Copy the records below exactly as they stand. Leave out the pictures.

START Supplied material

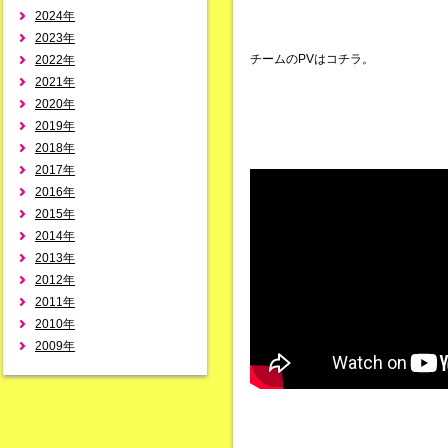
2024年
2023年
チームのPVはコチラ。
2022年
2021年
2020年
2019年
2018年
2017年
2016年
2015年
2014年
2013年
2012年
2011年
2010年
2009年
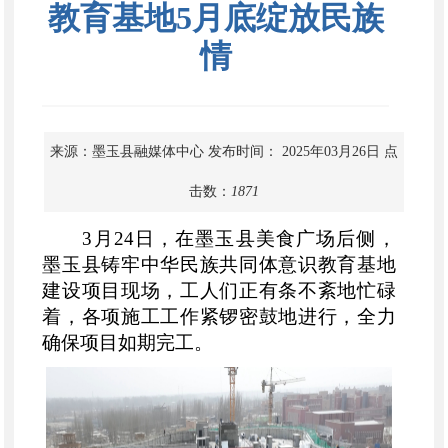
教育基地5月底绽放民族
情
来源：墨玉县融媒体中心
发布时间： 2025年03月26日
点
击数：
1871
3月24日，在墨玉县美食广场后侧，
墨玉县铸牢中华民族共同体意识教育基地
建设项目现场，工人们正有条不紊地忙碌
着，各项施工工作紧锣密鼓地进行，全力
确保项目如期完工。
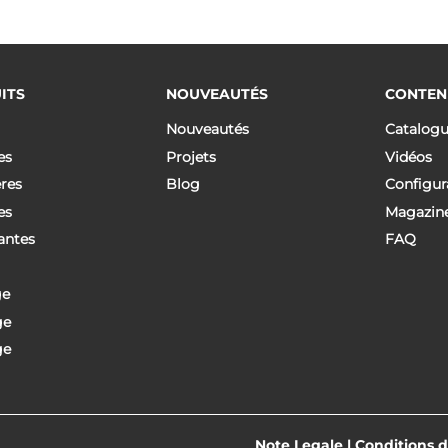
ITS
NOUVEAUTÉS
CONTEN
Nouveautés
Catalog
es
Projets
Vidéos
res
Blog
Configur
es
Magazin
antes
FAQ
ge
ge
ge
Note Legale
|
Conditions 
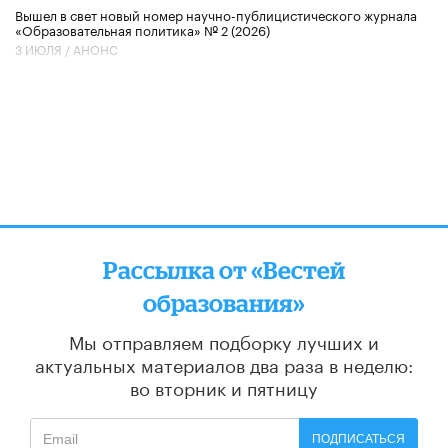
Вышел в свет новый номер научно-публицистического журнала
«Образовательная политика» № 2 (2026)
3 ИЮЛЯ /
АНОНС
Рассылка от «Вестей
образования»
Мы отправляем подборку лучших и
актуальных материалов
два раза в неделю:
во вторник и пятницу
ПОДПИСАТЬСЯ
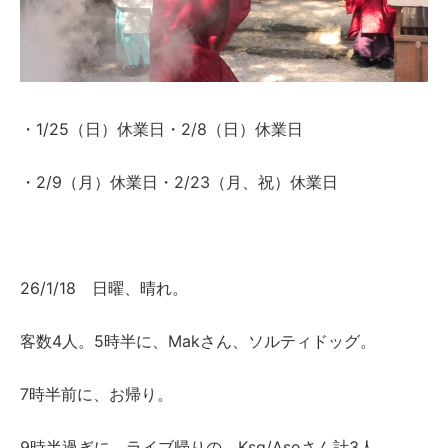
・1/25（日）休業日・2/8（日）休業日
・2/9（月）休業日・2/23（月、祝）休業日
26/1/18 日曜、晴れ。
客数4人。5時半に、Makさん、ソルティドッグ。
7時半前に、お帰り。
9時半過ぎに、ライブ帰りの、Ksg/Asoさん計3人。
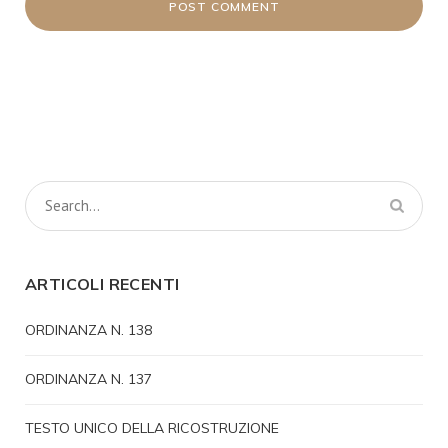
ARTICOLI RECENTI
ORDINANZA N. 138
ORDINANZA N. 137
TESTO UNICO DELLA RICOSTRUZIONE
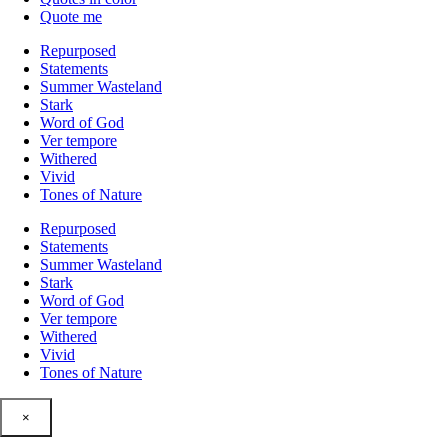
Quote me
Repurposed
Statements
Summer Wasteland
Stark
Word of God
Ver tempore
Withered
Vivid
Tones of Nature
Repurposed
Statements
Summer Wasteland
Stark
Word of God
Ver tempore
Withered
Vivid
Tones of Nature
×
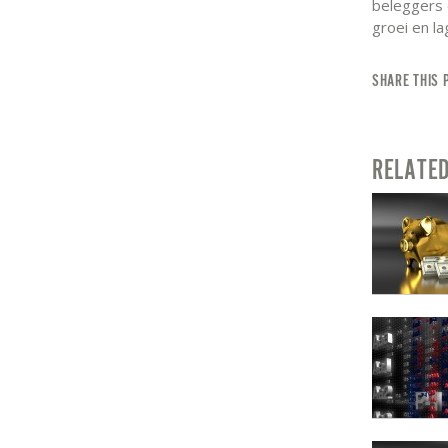
beleggers 
groei en la
SHARE THIS 
RELATE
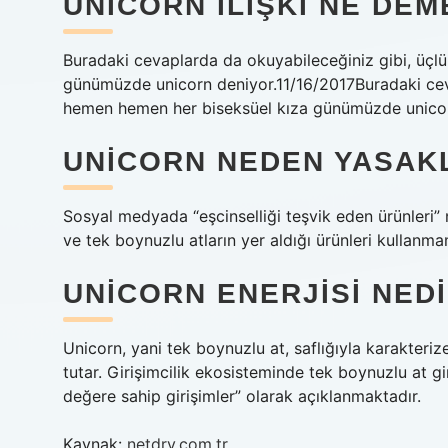
UNICORN ILIŞKI NE DEM
Buradaki cevaplarda da okuyabileceğiniz gibi, üçlü
günümüzde unicorn deniyor.11/16/2017Buradaki ceva
hemen hemen her biseksüel kıza günümüzde unicor
UNICORN NEDEN YASAK
Sosyal medyada “eşcinselliği teşvik eden ürünleri”
ve tek boynuzlu atların yer aldığı ürünleri kullanm
UNICORN ENERJISI NED
Unicorn, yani tek boynuzlu at, saflığıyla karakterize
tutar. Girişimcilik ekosisteminde tek boynuzlu at gi
değere sahip girişimler” olarak açıklanmaktadır.
Kaynak:
netdry.com.tr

END Supplied material

◆ **Exercise response**:
2024年
2023年
チームのPVはコチラ。
2022年
2021年
2020年
2019年
2018年
2017年
2016年
2015年
2014年
2013年
2012年
2011年
2010年
2009年
教育基地5月底绽放民族
情
来源：墨玉县融媒体中心
发布时间： 2025年03月26日
点
击数：
1871
3月24日，在墨玉县美食广场后侧，
墨玉县铸牢中华民族共同体意识教育基地
建设项目现场，工人们正有条不紊地忙碌
着，各项施工工作紧锣密鼓地进行，全力
确保项目如期完工。
ITS
NOUVEAUTÉS
CONTEN
Nouveautés
Catalog
es
Projets
Vidéos
res
Blog
Configur
es
Magazin
antes
FAQ
ge
ge
ge
Note Legale
|
Conditions 
Вышел в свет новый номер научно-публицистического журнала
«Образовательная политика» № 2 (2026)
3 ИЮЛЯ /
АНОНС
Рассылка от «Вестей
образования»
Мы отправляем подборку лучших и
актуальных материалов
два раза в неделю:
во вторник и пятницу
ПОДПИСАТЬСЯ
・1/25（日）休業日・2/8（日）休業日
・2/9（月）休業日・2/23（月、祝）休業日
26/1/18 日曜、晴れ。
客数4人。5時半に、Makさん、ソルティドッグ。
7時半前に、お帰り。
9時半過ぎに、ライブ帰りの、Ksg/Asoさん計3人。
ARTICOLI RECENTI
ORDINANZA N. 138
ORDINANZA N. 137
TESTO UNICO DELLA RICOSTRUZIONE
Quote me
Repurposed
Statements
Summer Wasteland
Stark
Word of God
Ver tempore
Withered
Vivid
Tones of Nature
Repurposed
Statements
Summer Wasteland
Stark
Word of God
Ver tempore
Withered
Vivid
Tones of Nature
×
beleggers 
groei en la
SHARE THIS 
RELATE
UNICORN ILIŞKI NE DEM
Buradaki cevaplarda da okuyabileceğiniz gibi, üçlü
günümüzde unicorn deniyor.11/16/2017Buradaki ceva
hemen hemen her biseksüel kıza günümüzde unicor
UNICORN NEDEN YASAK
Sosyal medyada “eşcinselliği teşvik eden ürünleri”
ve tek boynuzlu atların yer aldığı ürünleri kullanm
UNICORN ENERJISI NED
Unicorn, yani tek boynuzlu at, saflığıyla karakterize
tutar. Girişimcilik ekosisteminde tek boynuzlu at gi
değere sahip girişimler” olarak açıklanmaktadır.
Kaynak:
netdry.com.tr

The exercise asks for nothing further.